The best things are supposed to come in the strangest packages, and I’m starting see where the creator of that phrase came from. Who’d have thought that spending 5 hours in a tiny DJ booth, relatively sober, with one person and a thousand songs for company would have been so much fun? The task of filling the dance floor was much easier than anticipated, and the banter was great. Halloween was pretty much the same as exodus on Saturday, but the feel of crisp bank notes for my 3 hours of ‘work’ made the job ever so satisfying.
Note for anyone who might read this regarding requests.
1) Don’t request songs that get played every week.
2) Don’t request the same song more than once.
3) Getting 30 randoms to request your song is stupid.
4) Flirtation makes you look skanky and lowers the chance of hearing your song.

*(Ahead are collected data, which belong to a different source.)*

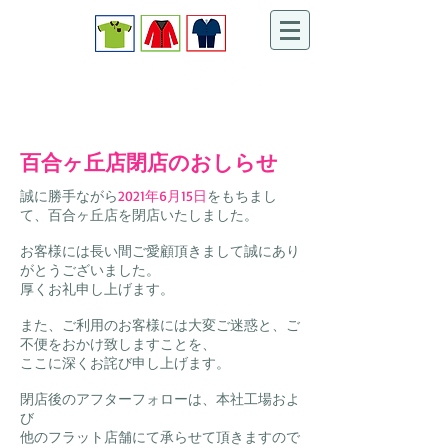
​クリーニングショップ
お客様から信頼されるお店をめざして、スタッフ一同、お客様
の衣類のメンテナンスを丁寧にお手伝いさせて頂きます。
百合ヶ丘店閉店のおしらせ
誠に勝手ながら
2021年6月15日
をもちまし
て、百合ヶ丘店を閉店いたしました。
お客様には長い間ご愛顧頂きまして誠にあり
がとうございました。
厚くお礼申し上げます。
また、ご利用のお客様には大変ご迷惑と、ご
不便をおかけ致しますことを、
ここに深くお詫び申し上げます。
閉店後のアフターフォローは、本社工場およ
び
他のフラット店舗にて承らせて頂きますので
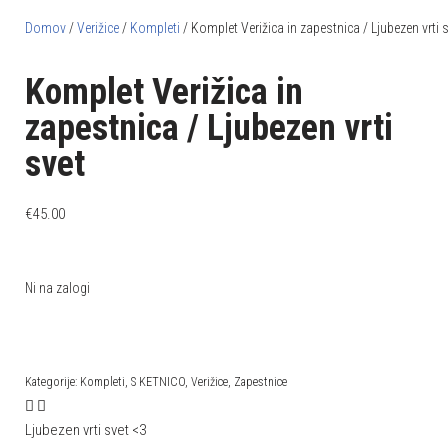
Domov
/
Verižice
/
Kompleti
/ Komplet Verižica in zapestnica / Ljubezen vrti 
Komplet Verižica in
zapestnica / Ljubezen vrti
svet
€
45.00
Ni na zalogi
Kategorije:
Kompleti
,
S KETNICO
,
Verižice
,
Zapestnice
Ljubezen vrti svet <3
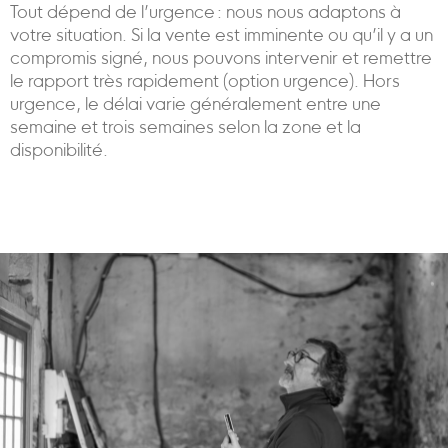
Tout dépend de l’urgence : nous nous adaptons à
votre situation. Si la vente est imminente ou qu’il y a un
compromis signé, nous pouvons intervenir et remettre
le rapport très rapidement (option urgence). Hors
urgence, le délai varie généralement entre une
semaine et trois semaines selon la zone et la
disponibilité.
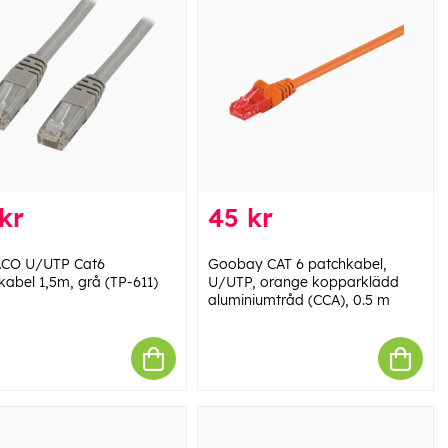
kr
45 kr
ACO U/UTP Cat6
Goobay CAT 6 patchkabel,
kabel 1,5m, grå (TP-611)
U/UTP, orange kopparklädd
aluminiumtråd (CCA), 0.5 m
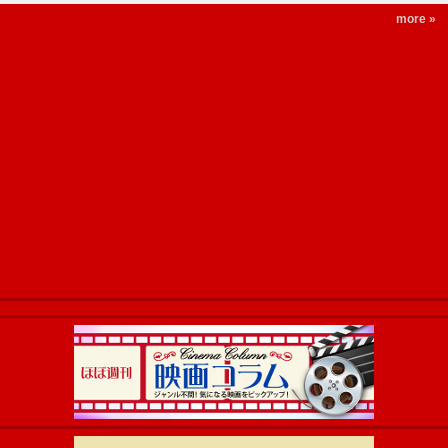
more »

5) The DJ has the final say, not you.
Who’d have also thought that something as scientific as Chaos Theory could actually be very interesting? The idea being that the flap of a butterfly’s wing can change the course of weather forever. Which is apparently why it’s near impossible to accurately predict the weather for over a week in advance. The best thing is that it can be applied to heaps of things from maths and physics to social interactions, like lies.
Granted, this is probably what makes our everyday lives so interesting, by reducing the predictability of events, but it could possibly be just as fascinating to see how different our lives could be if the ‘chaos’ was removed from our lives. Would we all have different friends, jobs, houses… who knows? Kinda like that shite Ashton Kutcher film, but about me instead. That would – probably – kick ass.